00:04:00.840 So in the same way, for example, where in psychology of decision making, if you want to study what are the cognitive processes by which someone is coming to a decision, there's what's called the eye tracking methodology, where you literally can track a person's eyes, how they're going through an informational display board or how they're going through a website.
00:04:20.320 And actually, my former doctoral supervisor, Jay Russo, who's a cognitive psychologist and mathematical psychologist by training, has written papers on the eye tracking methodology.
00:04:33.360 And so here you are literally breaking down at the granular level.
00:04:37.360 How did you make a decision?
00:04:39.480 What were the exact pieces of information that you looked at and in which order?
00:04:43.720 So I would want that kind of analysis, but in terms of the parasitology of this alleged assassin's mind.
00:04:54.240 How did you, what were the exact steps, the exact idea pathogens that parasitized your mind, that made you think that here I am, a 22-year-old kid, good background.
00:05:10.060 I'm getting a full scholarship to university, I've got my whole life ahead of me, but the best decision that I could come up with moving forward on that fateful day two days ago is to go and assassinate a lovely human being with whom you may disagree on some points, but in a free society, all he's saying is, hey, let's talk.
00:05:36.760 Well, that 22-year-old assassin, his mind was disordered.
00:05:41.720 It was disordered in a way whereby he thought by him doing this, he's actually doing a great thing, right?
00:05:48.480 As I keep repeating to people and, you know, I'll get someone like Elon Musk fully agreeing, I always say, and remember again those words,
00:05:59.360 there is nothing in nature that is more dangerous than a parasitized mind.

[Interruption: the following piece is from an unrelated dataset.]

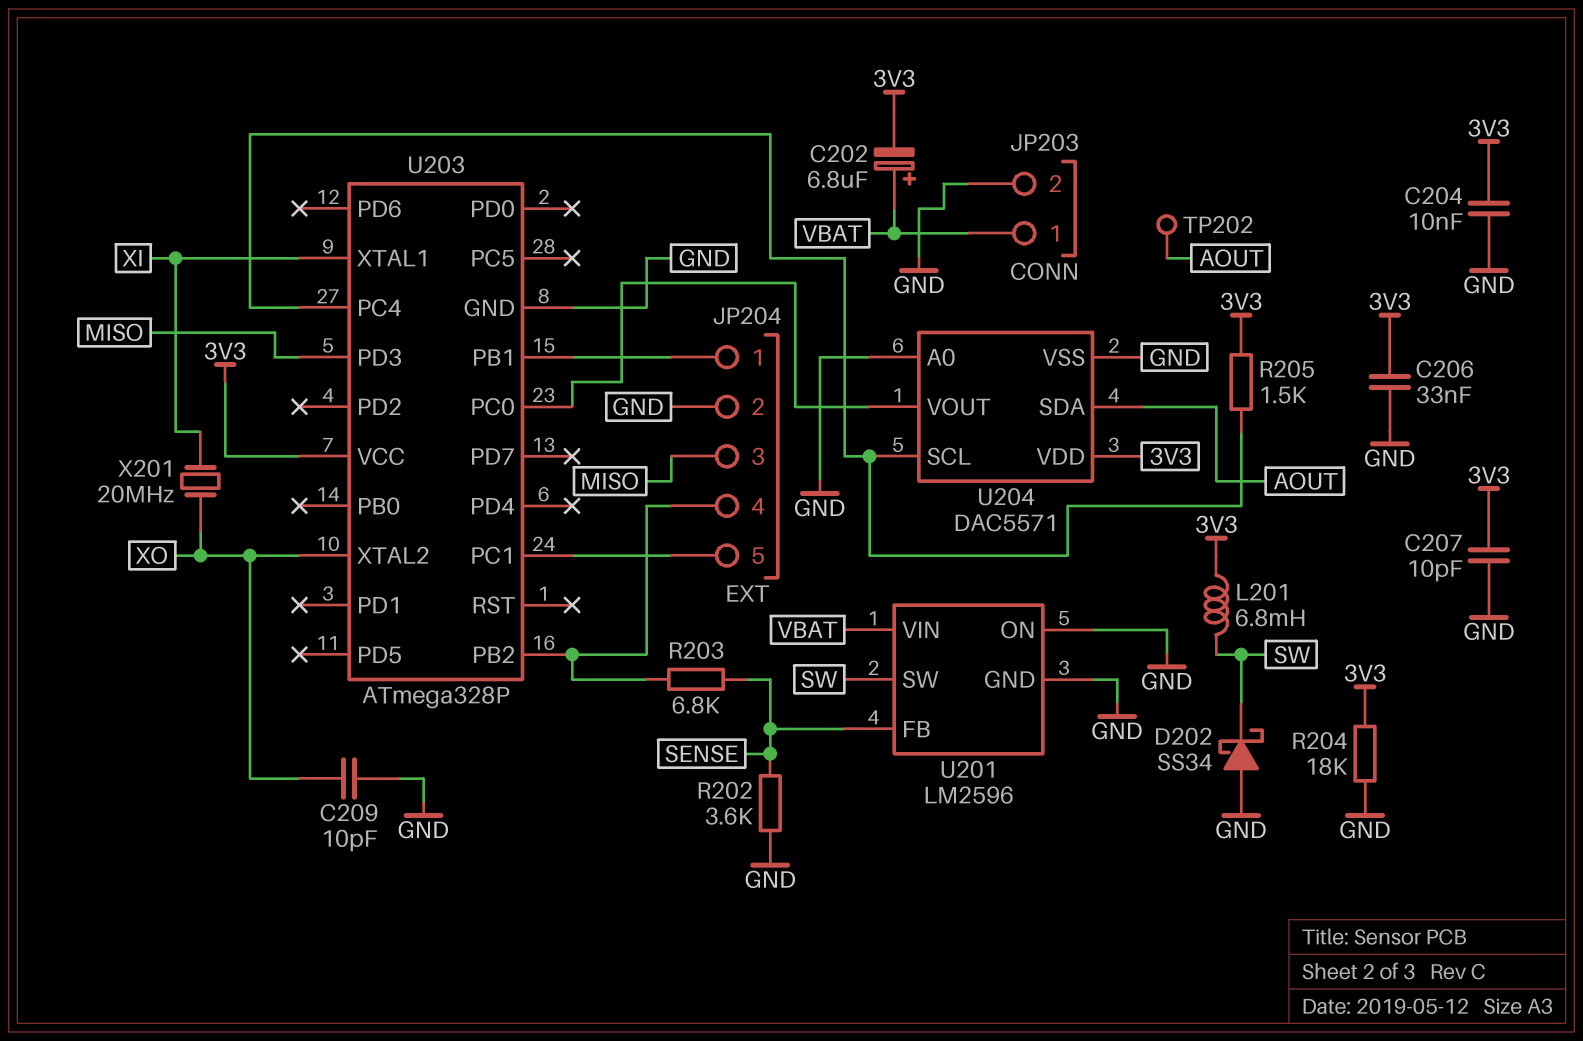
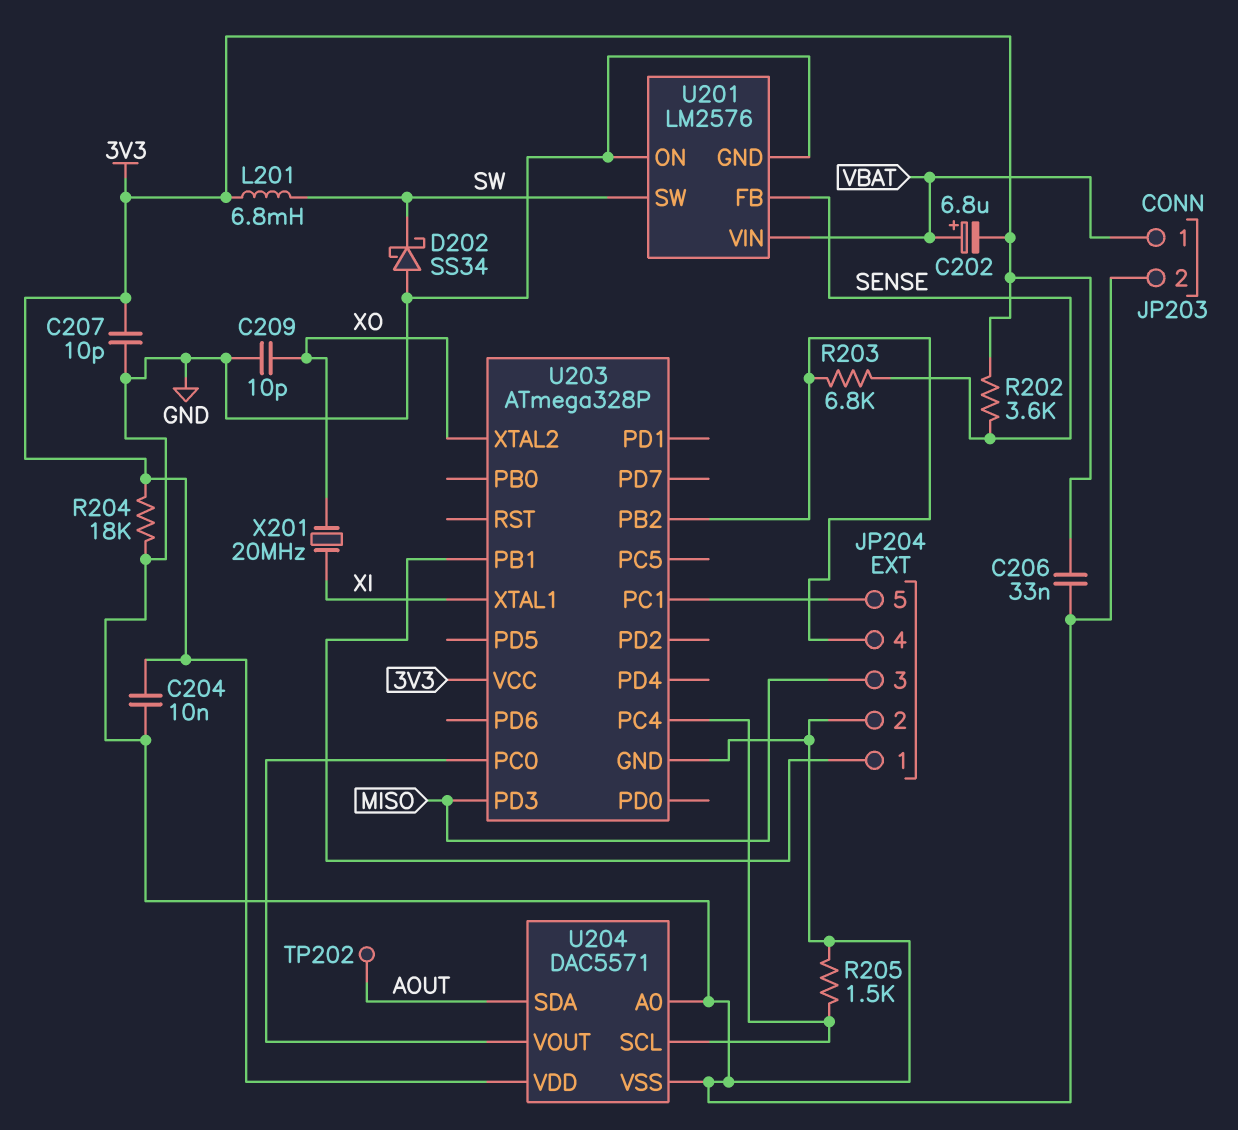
R202: 3.6k (GND, SENSE) -> 3.6k (3V3, SENSE)
R205: 1.5k (3V3, U203/PC4) -> 1.5k (GND, U203/PC4)
U201: LM2596 -> LM2576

00:06:05.260 All the great calamities of history are because someone had a bad idea, right?
00:06:11.540 Hitler thought, hey, there is a problem in the world, that problem is the Jews.
00:06:18.400 If I come along now and institute a mechanism whereby we eradicate that problem, then hey, the world would be a better place.
00:06:27.260 And so this 22-year-old got to where he got because of an orgiastic debauchery of parasitic thinking.
00:06:41.920 And so I really hope that as they sit and try to understand, you know, why he did what he did, that they really focus on that specific aspect.
00:06:52.800 It's not just about, you know, were you abused as a child?
00:06:56.280 Did your daddy hug you enough or not hug you enough?
00:06:59.180 Those are sort of the typical things that you look for.
00:07:01.860 No, no, no.
00:07:02.300 I want to understand.
00:07:03.500 I want to have a neuronal tracking of what led you to be the parasitized degenerate that you are.
00:07:11.940 Those are my first thoughts.
00:07:13.500 I wish you all a great weekend.
00:07:15.540 Shabbat shalom to everybody.